Because Highmore’s deal caps The Good Doctor’s season at 18 episodes, the show’s first season will conclude with Monday’s season finale. Shore says the episode will “pay off the promise we made in the initial episode” about whether Shaun will be able to live up to the deal struck by his mentor and hospital president Aaron Glassman (played by Richard Schiff), who said both he and Murphy would step aside if Murphy ended up not being as brilliant a doctor as Glassman had promised. Also, “Shaun will make a mistake,” teases Shore, “and what is the fallout of that?”
The season may be over after Monday, but Sony and ABC have big plans to keep The Good Doctor front and center until it returns in the fall, including an Emmy campaign (Highmore was nominated for a Golden Globe in January); an international push (Highmore will be promoting the program in Japan, Sydney and New Zealand; Clodfelter says the show is already a hit in the U.K. and Australia); and, at some point, a streaming deal with an SVOD provider like Netflix or Hulu, which will give new viewers a chance to catch up in time for Season 2.
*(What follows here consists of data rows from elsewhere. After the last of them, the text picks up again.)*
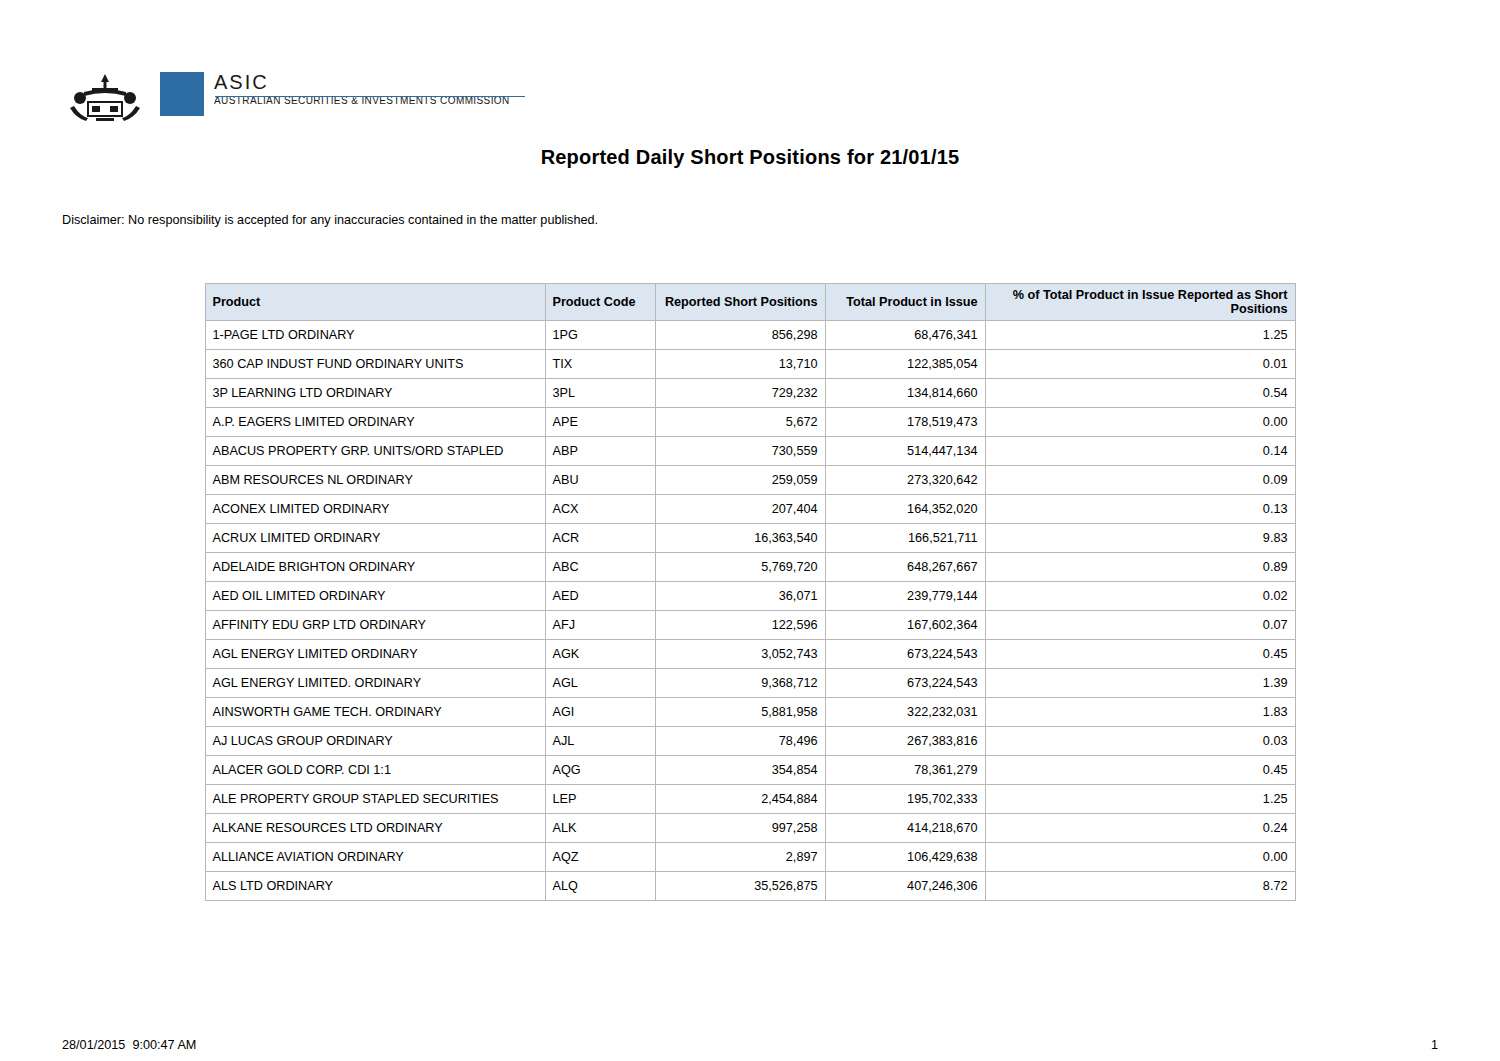ASIC
AUSTRALIAN SECURITIES & INVESTMENTS COMMISSION
Reported Daily Short Positions for 21/01/15
Disclaimer: No responsibility is accepted for any inaccuracies contained in the matter published.
| Product | Product Code | Reported Short Positions | Total Product in Issue | % of Total Product in Issue Reported as Short Positions |
| --- | --- | --- | --- | --- |
| 1-PAGE LTD ORDINARY | 1PG | 856,298 | 68,476,341 | 1.25 |
| 360 CAP INDUST FUND ORDINARY UNITS | TIX | 13,710 | 122,385,054 | 0.01 |
| 3P LEARNING LTD ORDINARY | 3PL | 729,232 | 134,814,660 | 0.54 |
| A.P. EAGERS LIMITED ORDINARY | APE | 5,672 | 178,519,473 | 0.00 |
| ABACUS PROPERTY GRP. UNITS/ORD STAPLED | ABP | 730,559 | 514,447,134 | 0.14 |
| ABM RESOURCES NL ORDINARY | ABU | 259,059 | 273,320,642 | 0.09 |
| ACONEX LIMITED ORDINARY | ACX | 207,404 | 164,352,020 | 0.13 |
| ACRUX LIMITED ORDINARY | ACR | 16,363,540 | 166,521,711 | 9.83 |
| ADELAIDE BRIGHTON ORDINARY | ABC | 5,769,720 | 648,267,667 | 0.89 |
| AED OIL LIMITED ORDINARY | AED | 36,071 | 239,779,144 | 0.02 |
| AFFINITY EDU GRP LTD ORDINARY | AFJ | 122,596 | 167,602,364 | 0.07 |
| AGL ENERGY LIMITED ORDINARY | AGK | 3,052,743 | 673,224,543 | 0.45 |
| AGL ENERGY LIMITED. ORDINARY | AGL | 9,368,712 | 673,224,543 | 1.39 |
| AINSWORTH GAME TECH. ORDINARY | AGI | 5,881,958 | 322,232,031 | 1.83 |
| AJ LUCAS GROUP ORDINARY | AJL | 78,496 | 267,383,816 | 0.03 |
| ALACER GOLD CORP. CDI 1:1 | AQG | 354,854 | 78,361,279 | 0.45 |
| ALE PROPERTY GROUP STAPLED SECURITIES | LEP | 2,454,884 | 195,702,333 | 1.25 |
| ALKANE RESOURCES LTD ORDINARY | ALK | 997,258 | 414,218,670 | 0.24 |
| ALLIANCE AVIATION ORDINARY | AQZ | 2,897 | 106,429,638 | 0.00 |
| ALS LTD ORDINARY | ALQ | 35,526,875 | 407,246,306 | 8.72 |
28/01/2015 9:00:47 AM 1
As May’s upfront approaches, ABC, which officially renewed The Good Doctor earlier this month, will need to determine whether to keep the show on Mondays at 10 next season, or move it elsewhere to help launch a new series. Kubitz says that while Season 2 is historically the best time to shift a hit show, and network execs will certainly explore that, “I’m not going to be that eager to move it,” given its current value to ABC’s affiliates and Kimmel. Dungey concurs that she’d only shift it to provide an irresistible “one-two punch” with a new series.
No matter where The Good Doctor ends up on the schedule this fall, one thing is certain: buyers will be paying a lot more for it. “For most people, it’s going to be on their must-buy list. They’re all going to want this in our plan, because clients like it, it’s a feel-good program but not too feel-good, it’s a safe environment to be in, and it’s smart writing. That’s not a lot of programs you could say that about,” says McCoy, who expects ABC to “jack the price up,” much as the network did after Desperate Housewives’ first season, when it “tried to double” the cost during the next year’s Season 2 upfront. (In last year’s upfront, ABC saw pricing of $140,000 per 30-second spot for The Good Doctor, which increased to $180,000 in the scatter market.)
Ferro isn’t talking pricing, but confirmed that the series will be a major focus of her upfront plan, and monetizing the show beyond the C3/C7 window—through digital platforms and delayed viewing—will be an “extraordinarily important” element of how she’ll be positioning The Good Doctor in the upfront.
While ABC is counting on increased ad revenue from The Good Doctor next season, the network is still holding out hope that the series will help get it out of fourth place among broadcasters in the 18-49 demo this season. The network currently is averaging a 1.5 rating, just one-tenth of a point behind CBS and Fox, at 1.6, with Roseanne still to debut and two more months of American Idol to air. Emerging from fourth place, especially with hit drama Scandal airing its series finale next month (and the network’s most prolific producer, Shonda Rhimes, now exclusively making new series for Netflix), would give the network reason to celebrate during May’s upfront.
“They could potentially be able to come out of the cellar in a couple of key demos,” says Hartofilis. “If they can come out in the spring and talk about a couple of big projects that worked and they weren’t the No. 4 broadcast network this year, that could really change the story for them and give them the feel of momentum.”